→ Exercise A: List the three IRA members named in the article on McCann and Others v United Kingdom below.
→ Exercise B:
Answer these questions from the article on McCann and Others v United Kingdom below.
(i) In what year was the case tried?
(ii) Which article of the European Convention on Human Rights was the United Kingdom said to have breached?
(iii) From which country did the team cross the border?
→ Exercise C: Write a continuation of the article on McCann and Others v United Kingdom below, beginning after its final sentence.

- Court: European Court of Human Rights

= McCann and Others v United Kingdom =

Legal case

McCann and Others v United Kingdom 21 ECHR 97 GC is a legal case tried in 1995 before the European Court of Human Rights (ECtHR) regarding a purported breach of Article 2 of the European Convention on Human Rights (ECHR) by the United Kingdom.

==Facts==

Intelligence suggested a team of known Provisional Irish Republican Army (IRA) members (Daniel McCann, Seán Savage and Mairéad Farrell) were planning a bombing in Gibraltar. One of the members was a known explosives expert while the others had been linked as well as convicted for various explosive and terrorist related activities. During surveillance, the team crossed the border from Spain with no resistance from the authorities and subsequently parked a car in a crowded place. In past instances, the IRA had employed remote control detonators and intelligence suggested the car was rigged with explosives with the suspects holding the remote detonator.

[Human keypoint data]

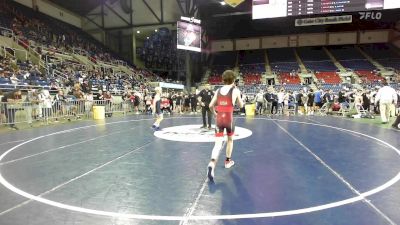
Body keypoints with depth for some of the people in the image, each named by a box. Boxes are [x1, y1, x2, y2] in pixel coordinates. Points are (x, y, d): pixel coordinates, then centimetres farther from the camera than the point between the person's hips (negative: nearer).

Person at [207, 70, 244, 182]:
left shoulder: (218, 90, 7)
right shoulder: (235, 90, -2)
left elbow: (211, 105, 9)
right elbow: (241, 105, 8)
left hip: (219, 119, 2)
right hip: (229, 118, -2)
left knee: (218, 144, -2)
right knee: (230, 139, 24)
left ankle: (212, 164, -25)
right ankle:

→ Result A: Daniel McCann, Seán Savage, Mairéad Farrell

→ Result B:
(i) 1995
(ii) Article 2
(iii) Spain

→ Result C:
A team of SAS soldiers was sent to intercept and arrest them on conspiracy charges, in an operation code-named Operation Flavius. The team, in accordance with their training, shot and killed the suspects which at the time the teams claimed to be a justifiable response to the suspects allegedly reaching for what the team believed were the detonators. The inquest into the shootings found no breach of Article 2 or the Gibraltar constitution. At the time of the shootings the suspects had neither a detonator nor any explosives. A car was however found registered under one of the suspects names which had been laced with explosive devices of 'ticking time bomb' type and not remote detonators. It appeared that the suspects were on a reconnaissance-mission and had parked their car to save a space for the actual car containing the explosives.

==Judgment==
McCann and Others v United Kingdom was the first case before the European Court of Human Rights (ECtHR) to concern Article 2 of the European Convention on Human Rights (ECHR), which protects the right to life. The ECtHR considered whether the shooting was disproportionate to the aims to be achieved by the state in apprehending the suspects and defending the citizens of Gibraltar from unlawful violence; the court found a violation of Article 2: the killing of the three IRA members did not constitute a use of force which was "absolutely necessary" as proscribed by Article 2-2.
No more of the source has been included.